Coronavirus. "Je n'ai plus une seconde à moi" : joueur au FCG, Jérôme Rey vit son confinement à la ferme

Publié le Mis à jour le
Écrit par Frédéric Lefrançois
Le rugbyman grenoblois Jérôme Rey vit son confinement auprès de ses vaches.
Le rugbyman grenoblois Jérôme Rey vit son confinement auprès de ses vaches. © F.L. / France 3 Alpes

Depuis le début du confinement, Jérôme Rey, joueur du FCG, est privé de rugby. Mais il n’a pas le temps de s’ennuyer. Tout son temps libre, il le consacre à son deuxième métier : l’élevage de vaches.

La suspension du championnat de Pro D2, vendredi 13 mars, a été synonyme d’une grosse baisse d’activité physique pour beaucoup de joueurs de rugby. Mais pas pour Jérôme Rey, joueur au FC Grenoble : "Ah ça c’est sûr que côté entretien physique je suis pas mal. Brasser des kilos de nourriture pour les bêtes, ça compense les heures de salle à soulever de la fonte, mais ce n’est pas pareil au final. Je suis bien actif mais ça ne remplace pas une vraie séance avec le FCG".

Le pilier grenoblois est donc très occupé, car depuis le début du confinement et du temps mort sportif imposé par l'épidémie de coronavirus, il consacre tout son temps libre à son élevage. "J’ai quatre-vingt vaches. Je m’en occupe seul, alors autant dire que je ne m’ennuie pas, plaisante-t-il. Ça demande une grosse attention surtout que dernièrement, certaines ont eu des veaux. En plus, en ce moment, on a aussi beaucoup de travail dans les champs avec les semis de maïs et l’épandage, je n’ai plus une seconde à moi".  

 

Des vaches et 250 poules


Si Jérôme Rey ne court plus après un ballon, s’il est privé de mêlées et de crampons, il n’a en revanche vraiment pas le temps de s’ennuyer.
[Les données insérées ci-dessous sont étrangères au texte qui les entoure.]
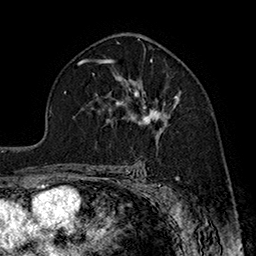
Breast MRI (dynamic contrast-enhanced), one axial slice. Slice 107 of 160 in the series (ordered by position). Cropped to one breast. Dynamic contrast-enhanced series, time point 2 of 7 at this slice position (early post-contrast). 1.5 T. TE 2.8 ms, TR 5.4 ms. 1 mm slice thickness. 256 × 256 image matrix, field of view 180 × 180 mm. Female patient.
Outlined on this slice (semi-automatic segmentation, software-assisted and operator-edited):
- enhancing-tissue mask used for the functional tumour volume (all voxels passing the contrast-enhancement thresholds inside the analysis volume; usually the tumour): bounding box <116,80,179,137> (left, top, right, bottom; pixels)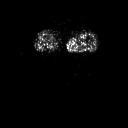
FDG PET of an extremity soft-tissue mass (from a PET/CT study), one axial slice. Slice 1 of 91 in the series (ordered by position). 3.27 mm slice thickness. 128 × 128 image matrix, field of view 700 × 700 mm. Patient: female, 74 years. Case-level facts recorded for this patient, not image findings: histological type: pleomorphic leiomyosarcoma; grade: high; site of the primary tumour: left thigh.
Structures marked on this image (expert contour drawn on MRI and transferred to this co-registered scan by the dataset authors):
- gross tumour volume including surrounding oedema: bounding box (x1, y1, x2, y2) in pixels: (73, 36, 86, 49)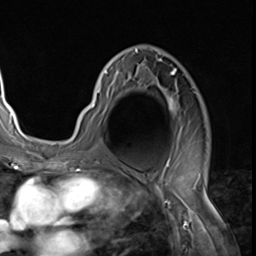
Breast MRI (dynamic contrast-enhanced), one axial slice. Slice 41 of 64 in the series (ordered by position). Cropped to one breast. Dynamic contrast-enhanced series, time point 2 of 9 at this slice position (early post-contrast). 3 T. TE 1.5 ms, TR 4.7 ms. 2.5 mm slice thickness. 256 × 256 image matrix, field of view 215 × 215 mm. Female patient.
Outlined on this slice (semi-automatically segmented with operator editing):
- enhancing-tissue mask used for the functional tumour volume (all voxels passing the contrast-enhancement thresholds inside the analysis volume; usually the tumour): bounding box [x1, y1, x2, y2] px = [81, 49, 181, 139]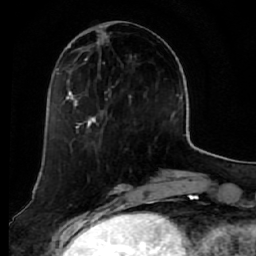
Breast MRI (dynamic contrast-enhanced), one axial slice. Position 20 of 64 along the scan axis. Cropped to one breast. Dynamic contrast-enhanced series, time point 2 of 7 at this slice position (early post-contrast). 1.5 T. TE 2.5 ms, TR 5.5 ms. 2.5 mm slice thickness. 256 × 256 image matrix. Female patient.
Annotated regions visible in this slice (semi-automatically segmented with operator editing):
- enhancing-tissue mask used for the functional tumour volume (all voxels passing the contrast-enhancement thresholds inside the analysis volume; usually the tumour): box from (x=58, y=32) to (x=132, y=134) px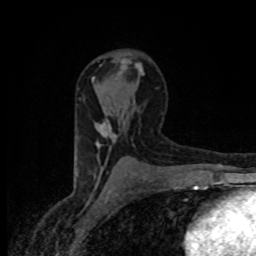
Breast MRI (dynamic contrast-enhanced), one axial slice. Slice 50 of 80 in the series (ordered by position). Cropped to one breast. Dynamic contrast-enhanced series, time point 2 of 8 at this slice position (early post-contrast). 1.5 T. TE 4.2 ms, TR 7 ms. 256 × 256 image matrix, field of view 145 × 145 mm. Female patient.
Structures marked on this image (semi-automatic segmentation, software-assisted and operator-edited):
- enhancing-tissue mask used for the functional tumour volume (all voxels passing the contrast-enhancement thresholds inside the analysis volume; usually the tumour): bounding box [x1, y1, x2, y2] px = [92, 78, 111, 146]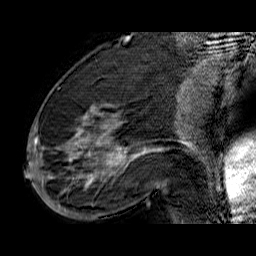
Breast MRI (dynamic contrast-enhanced), one sagittal slice; slice 24 of 60 in the series (ordered by position); dynamic contrast-enhanced series, time point 2 of 6 at this slice position (early post-contrast); 1.5 T; TE 6.5 ms, TR 32.9 ms; 4 mm slice thickness; 256 × 256 image matrix, field of view 200 × 200 mm. Female patient. From the clinical record (not read from this slice): setting: breast cancer imaged before/during neoadjuvant chemotherapy; receptor status: HR-positive, HER2-negative.
Annotated regions visible in this slice (semi-automatically segmented with operator editing):
- analysis volume of interest (the breast-tissue region the enhancement analysis was run in; not a lesion): bounding box (x1, y1, x2, y2) in pixels: (33, 74, 176, 210)
- tumour enhancement mask (voxels above the 100 % enhancement threshold inside the analysis volume of interest): (33, 106, 148, 197)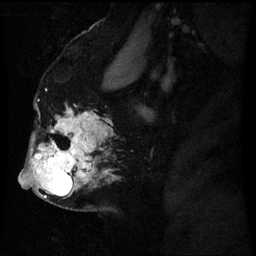
Breast MRI (dynamic contrast-enhanced), one sagittal slice. Position 38 of 60 along the scan axis. Dynamic contrast-enhanced series, image 2 of 3 at this slice position (ordered by acquisition). 1.5 T. TE 4.2 ms, TR 8 ms. 2.5 mm slice thickness. 256 × 256 image matrix, field of view 200 × 200 mm. Patient: female, 50 years.
Annotated regions visible in this slice (semi-automatically segmented with operator editing):
- analysis volume of interest (the breast-tissue region the enhancement analysis was run in; not a lesion): bounding box [x1, y1, x2, y2] px = [24, 118, 105, 199]
- tumour enhancement mask (voxels above the 70 % enhancement threshold inside the analysis volume of interest): [33, 124, 87, 181]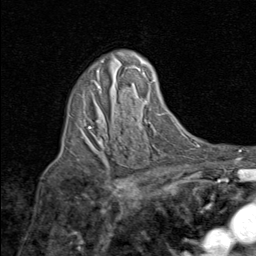
Breast MRI (dynamic contrast-enhanced), one axial slice. Position 54 of 80 along the scan axis. Cropped to one breast. Dynamic contrast-enhanced series, time point 2 of 8 at this slice position (early post-contrast). 1.5 T. TE 1.7 ms, TR 4.5 ms. 256 × 256 image matrix, field of view 180 × 180 mm. Female patient.
Outlined on this slice (semi-automatically segmented with operator editing):
- enhancing-tissue mask used for the functional tumour volume (all voxels passing the contrast-enhancement thresholds inside the analysis volume; usually the tumour): bounding box [x1, y1, x2, y2] px = [88, 82, 101, 144]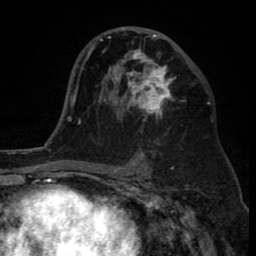
Breast MRI (dynamic contrast-enhanced), one axial slice. Position 48 of 80 along the scan axis. Cropped to one breast. Dynamic contrast-enhanced series, time point 2 of 8 at this slice position (early post-contrast). 1.5 T. TE 2.6 ms, TR 6.1 ms. 256 × 256 image matrix, field of view 160 × 160 mm. Female patient.
Structures marked on this image (semi-automatically segmented with operator editing):
- enhancing-tissue mask used for the functional tumour volume (all voxels passing the contrast-enhancement thresholds inside the analysis volume; usually the tumour): bounding box (x1, y1, x2, y2) in pixels: (110, 27, 176, 121)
Car en plus de ses 80 vaches, il doit veiller au grain sur 250 poules. "L’air de rien, elles aussi demandent de l’entretien. Il faut souvent les changer de parcelle, elles ont vite fait de tout picorer, précise Jérôme. Je les élève pour leurs œufs et en ce moment je n’ai pas le temps de mettre une date de péremption dessus qu’ils sont déjà vendus". Déjà qu’en période normale la vente aux particuliers marche bien "mais là avec le coronavirus, ça s’est vraiment accéléré".
 

 

"Je ne sais toujours pas quand je vais rejouer"


Surbooké comme jamais, le rugbyman-éleveur vit un confinement et une privation de jeu un peu particulière par rapport à ses coéquipiers. "C’est clair, je ne vois pas le temps passer car ma deuxième activité dévore tout mon temps libre et puis j’ai la chance de vivre un confinement dans un cadre paradisiaque et ça... ça aide beaucoup. Mais même si j’adore mon métier d’éleveur, le rugby me manque", nuance-t-il. Ce qui manque le plus à Jérôme Rey ? "C’est un tout, une ambiance, le groupe, le café du matin avec les potes, les blagues échangées dans le vestiaire mais surtout, souffrir ensemble".

Sevré d’émotions sportives, l’avant grenoblois patiente, espérant qu’elles reviennent prochainement sur le pré "mais sur ce point je n’en sais rien, je n’ai aucune nouvelle sur une date de reprise. Le club ne m’a encore rien dit. Je ne sais toujours pas quand je vais rejouer".

En attendant un retour à la normale Jérôme Rey continue de s’occuper de son troupeau, d’avancer dans les travaux des champs, sans jamais oublier de garder de l’espace-temps pour Mathéo, son fils d’à peine deux ans. "D’habitude il me voit peu à cause du rugby, alors là au moins ça change, je suis aussi là pour lui et puis en plus en ce moment sa maman est pas mal occupée. Elle est infirmière à l’hôpital d’Albertville".